Si l’enseignant ne fait pas de cours, au sens classique du mot, s’il n’explique que peu de choses, quel est son rôle ? Doit-il poser des questions aux élèves pour les inciter à réfléchir et à comprendre par eux-mêmes ? Il s’agit là d’un des thèmes sur lesquels nous nous sommes le plus interrogés. Nous étions conscients que poser des questions est difficile et que nous n’apprendrions vraiment à le faire qu’en situation réelle, devant un groupe.

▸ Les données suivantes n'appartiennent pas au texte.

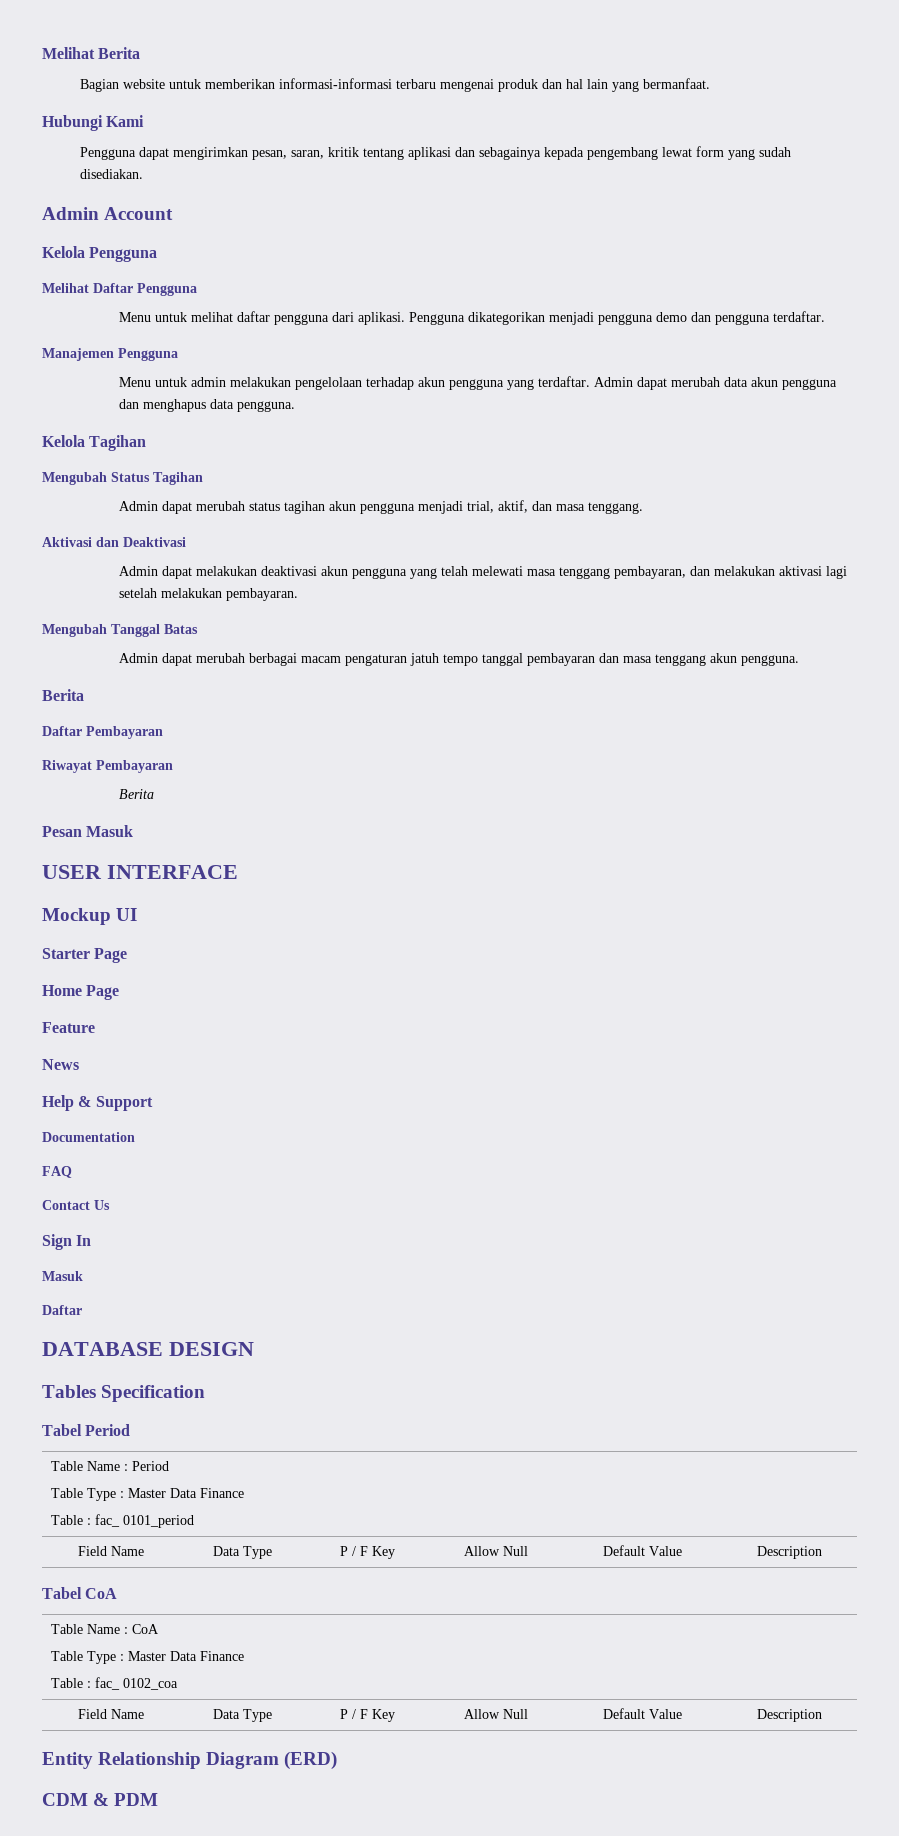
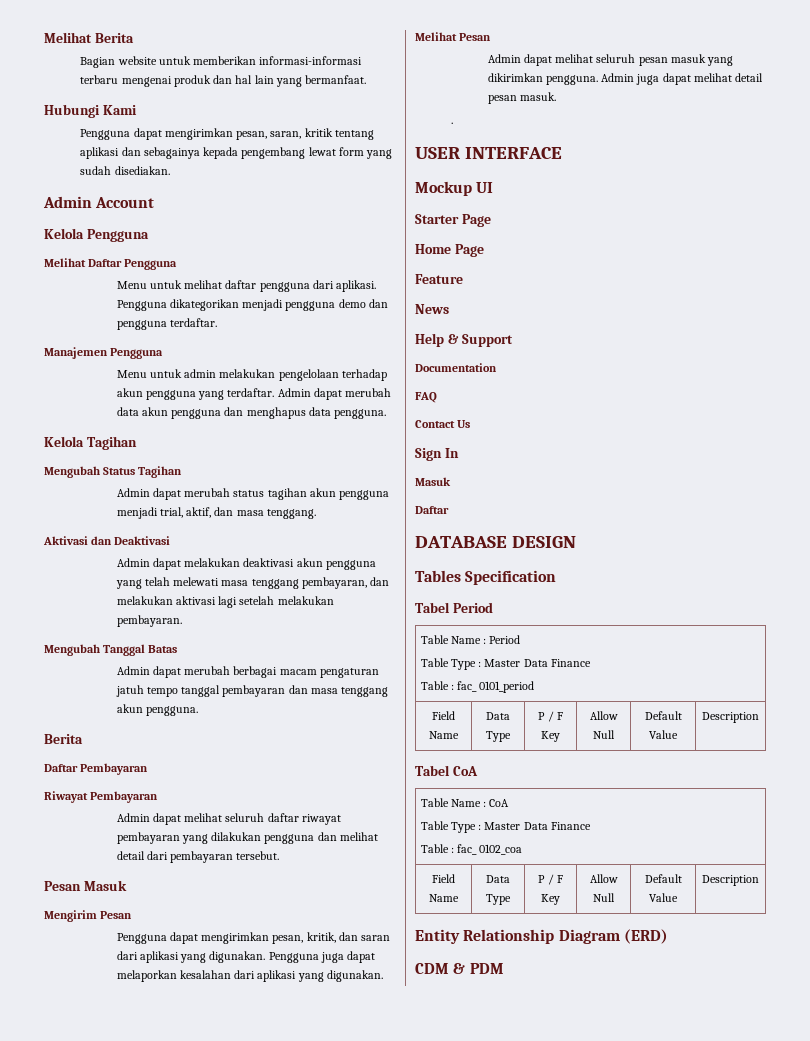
[118,789,154,799] [42,825,134,837] Berita // Pesan Masuk -> [116,813,341,825] [116,832,378,844] [116,851,280,863] [44,880,127,891] [44,910,133,922] [116,932,391,944] [116,951,376,963] [116,970,383,982] [415,32,492,41] [487,54,734,66] [487,73,764,85] [487,92,556,104] [451,122,454,124] Admin dapat melihat seluruh daftar riwayat pembayaran yang dilakukan pengguna dan melihat detail dari pembayaran tersebut. // Pesan Masuk // Mengirim Pesan // Pengguna dapat mengirimkan pesan, kritik, dan saran dari aplikasi yang digunakan. Pengguna juga dapat melaporkan kesalahan dari aplikasi yang digunakan. // Melihat Pesan // Admin dapat melihat seluruh pesan masuk yang dikirimkan pengguna. Admin juga dapat melihat detail pesan masuk. // .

Poser des questions ? Certes, mais en respectant certains principes. Nous avions trop de souvenirs de ces professeurs qui posent des questions incompréhensibles qui sont accueillies dans un silence glacial et auxquelles il finit par répondre lui-même.
Le problème consiste à mettre les apprenants sur une voie qui les entraîne, où les questions se posent comme d’elles-mêmes, appelées par l’ordre dans lequel on progresse dans la matière et par la dynamique que cet ordre sous-tend.
Quelles sont ces questions ? Ce sont celles qui peuvent provoquer chez les apprenants un étonnement, qui proposent un mystère aussi intéressant à percer que la recherche du mécanisme d’un tiroir secret, celles qui se présentent naturellement à l’esprit, jamais celles auxquelles les apprenants ne peuvent pas répondre, parce qu’ils ne se les posent pas, parce qu’ils n’en sont pas encore là, parce qu’ils ne peuvent pas encore en percevoir le sens, l’intérêt ou l’importance (*).
Je me souviens de cette remarque d’un collègue : « Il serait absurde de demander à quelqu’un comment est meublée la pièce d’à côté. Il ne peut pas répondre. Et en plus ça va l’agacer ! Il faut lui demander comment est meublée la pièce dans laquelle il se trouve. Il pourra répondre, et il aura probablement quantités d’idées sur ce qu’il faudrait faire pour la rendre plus confortable ou plus agréable ».
Et aussi : « Poser des questions, c’est bien, mais si ce sont les élèves qui se les posent les uns aux autres, c’est mieux ».
Et puis il y avait toutes ces autres questions, simples, directes, bienveillantes, ces questions qui rapprochent comme autant de mains tendues : « Que pensez-vous de tout ça ? » - « Où en êtes-vous ? » - « Comment puis-je vous aider ? » - « Voulez-vous que nous fassions une pause ? »
(*) Nous pensons souvent que la technique du questionnement (savamment désignée sous le nom d’ « ironie pédagogique» - du gr eirôneia = action d’interroger en feignant l’ignorance) exclut la sincérité, qu’il s’agit justement d’une technique, d’une sorte de manœuvre. C’est une erreur. Les questions suscitent très souvent des réponses intéressantes, une nouvelle manière de dire les choses, une idée originale, voire puissante. Lorsque nous interrogeons en ayant conscience que les apprenants peuvent beaucoup apporter, la sincérité est nécessairement au rendez-vous. L’ironie socratique était sincère et ne contenait sûrement pas la moindre trace d’ironie au sens où nous l’entendons et dont Verlaine disait qu’elle « fait pleurer les yeux de l’Azur ».
Il n’est pas de bon questionnement sans sincérité.